Myron observó la foto de dos mujeres, claramente madre e hija, abrazadas. Esta vez no había rastro de inseguridad en la sonrisa. Esa sonrisa, la sonrisa en brazos de la madre, se elevaba como el canto de un ángel. Myron contempló la sonrisa angelical e imaginó la boca celestial gritando en una agonía desesperada. Pensó en George Garston, solo, en aquel estudio con luz de ictericia. Y le comprendió.
Miró la hora. Era el momento de acelerar el ritmo. Repasó las fotos de su padre, su hermano, Sandra, salidas en familia, lo normal. Ninguna foto de Stan Gibbs. Nada útil.
En otra caja encontró perfume y cosméticos. En otra, un diario, pero Melina no había escrito nada en él en los últimos dos años. Lo hojeó, pero sintió que era una violación demasiado innecesaria. Encontró una carta de amor de un antiguo novio. Y unos cuantos recibos.
Encontró copias de las columnas de Stan.
Hum.
En su libreta de direcciones. Todas las columnas. En ellas no había nada escrito, tan sólo los recortes, recogidos con un clip. ¿Pero qué significaba aquello? Los volvió a mirar. Tan sólo recortes. Los dejó a un lado y hojeó un poco más. Cerca del final cayó algo. Myron recogió un trozo de papel de color crema, o envejecido, roto por el lado izquierdo, más bien una tarjeta doblada por la mitad. En el exterior no había absolutamente nada. La abrió. En la mitad superior habían escrito a mano «Con amor, papá». Myron volvió a pensar en George Garston sentado a solas en aquella estancia y sintió un intenso calor que le quemaba la piel.
Ahora se sentó en el sofá e intentó evocar algo. Puede que suene extraño -sentarse en esa habitación demasiado vacía, todavía con el olor dulce de una mujer muerta impregnado, sintiéndose no muy distinto de aquella viejecita de las películas de Poltergeist-, pero nunca se sabe. No era que las víctimas hablaran con él ni nada parecido, pero, a veces, podía imaginarse lo que habían estado pensando y sintiendo y le saltaba una chispa que iniciaba el fuego. De modo que lo volvió a intentar.
Nada.
Paseó los ojos por las telas y volvió a sentir que la piel le quemaba. Observó los colores brillantes, se dejó asaltar por ellos. El brillo debió de protegerla. Bobadas, pero hay algo de eso. Ella había tenido una vida. Melina trabajaba y pintaba y le gustaban los colores luminosos y tenía demasiados jerseys y guardaba sus recuerdos favoritos en una caja de zapatos y alguien había destrozado aquella vida porque nada de aquello significaba nada para él. Nada de aquello era importante. Myron se enfureció.

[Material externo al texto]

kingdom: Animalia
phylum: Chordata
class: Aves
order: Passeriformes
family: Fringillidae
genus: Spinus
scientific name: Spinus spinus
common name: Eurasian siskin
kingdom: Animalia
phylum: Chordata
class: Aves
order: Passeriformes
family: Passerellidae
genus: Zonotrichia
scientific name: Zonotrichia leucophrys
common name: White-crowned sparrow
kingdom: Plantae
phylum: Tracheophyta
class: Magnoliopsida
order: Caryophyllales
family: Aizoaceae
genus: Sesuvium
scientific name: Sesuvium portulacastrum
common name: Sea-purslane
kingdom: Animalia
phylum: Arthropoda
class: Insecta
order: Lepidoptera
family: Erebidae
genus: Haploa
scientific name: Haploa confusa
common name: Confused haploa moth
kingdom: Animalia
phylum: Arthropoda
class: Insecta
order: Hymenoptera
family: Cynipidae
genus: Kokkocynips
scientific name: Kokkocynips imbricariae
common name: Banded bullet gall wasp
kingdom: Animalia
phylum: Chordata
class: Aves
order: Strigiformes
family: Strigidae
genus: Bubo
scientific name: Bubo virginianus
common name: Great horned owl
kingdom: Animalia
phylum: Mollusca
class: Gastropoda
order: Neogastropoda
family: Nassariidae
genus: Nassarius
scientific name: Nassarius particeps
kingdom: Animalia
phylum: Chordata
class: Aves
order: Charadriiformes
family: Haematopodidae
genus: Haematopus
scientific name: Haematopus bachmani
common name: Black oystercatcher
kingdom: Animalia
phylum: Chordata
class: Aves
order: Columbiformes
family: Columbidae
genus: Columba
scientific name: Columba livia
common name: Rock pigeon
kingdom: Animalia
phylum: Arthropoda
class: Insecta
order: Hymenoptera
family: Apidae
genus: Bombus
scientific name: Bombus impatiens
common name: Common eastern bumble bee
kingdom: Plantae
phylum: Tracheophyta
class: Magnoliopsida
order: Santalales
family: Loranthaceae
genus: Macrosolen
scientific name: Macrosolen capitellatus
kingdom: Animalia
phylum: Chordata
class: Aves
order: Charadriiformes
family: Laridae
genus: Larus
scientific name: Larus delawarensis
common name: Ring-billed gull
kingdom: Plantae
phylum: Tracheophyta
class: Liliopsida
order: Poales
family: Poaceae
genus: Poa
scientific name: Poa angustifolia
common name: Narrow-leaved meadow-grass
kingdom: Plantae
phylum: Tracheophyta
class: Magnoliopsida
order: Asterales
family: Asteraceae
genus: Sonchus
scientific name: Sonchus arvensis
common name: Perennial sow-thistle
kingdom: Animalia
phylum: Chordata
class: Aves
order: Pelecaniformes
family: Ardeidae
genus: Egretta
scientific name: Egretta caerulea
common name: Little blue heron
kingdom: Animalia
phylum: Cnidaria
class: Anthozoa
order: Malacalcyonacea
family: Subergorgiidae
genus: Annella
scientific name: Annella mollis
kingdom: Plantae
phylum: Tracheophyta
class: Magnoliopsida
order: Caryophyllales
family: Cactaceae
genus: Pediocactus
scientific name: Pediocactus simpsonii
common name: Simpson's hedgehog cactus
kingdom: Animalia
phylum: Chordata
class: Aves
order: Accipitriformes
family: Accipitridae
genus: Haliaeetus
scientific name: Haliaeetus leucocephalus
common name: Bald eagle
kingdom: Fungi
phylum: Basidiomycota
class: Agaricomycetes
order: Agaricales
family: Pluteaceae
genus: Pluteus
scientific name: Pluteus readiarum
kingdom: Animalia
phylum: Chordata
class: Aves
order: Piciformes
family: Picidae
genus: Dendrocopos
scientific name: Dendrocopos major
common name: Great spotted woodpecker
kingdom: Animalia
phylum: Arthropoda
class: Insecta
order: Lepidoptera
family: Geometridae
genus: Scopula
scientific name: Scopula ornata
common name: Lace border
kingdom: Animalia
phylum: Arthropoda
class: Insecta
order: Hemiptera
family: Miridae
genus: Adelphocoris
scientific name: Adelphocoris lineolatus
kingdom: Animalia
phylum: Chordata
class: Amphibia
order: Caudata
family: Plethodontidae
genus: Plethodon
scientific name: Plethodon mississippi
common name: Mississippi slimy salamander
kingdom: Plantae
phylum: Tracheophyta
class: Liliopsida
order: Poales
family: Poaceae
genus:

Cerró los ojos y trató de apaciguar un poco su rabia. La rabia no era buena; nublaba la lógica. Ya había soltado alguna vez esa parte de él -su complejo de Batman, como Esperanza lo llamaba-, pero hacer de héroe en busca de justicia o venganza (si es que no son lo mismo) no era ni inteligente ni saludable. Al final acabas viendo cosas que no querías ver. Te enteras de verdades que nunca debías haber sabido. Te duele y luego se atenúa. Es mejor mantenerse al margen.
Pero la quemazón en la piel no lo abandonaba, así que dejó de luchar contra ella, permitiendo que lo apaciguara, le relajara la musculatura, se posara delicadamente sobre él. Tal vez el calor no fuera tan malo. Tal vez los horrores que había visto y las verdades que había aprendido no le habían cambiado, no le habían aliviado, al fin y al cabo.
Myron cerró las cajas, echó un último y prolongado vistazo a la soleada isla de Mykonos e hizo una reverencia silenciosa.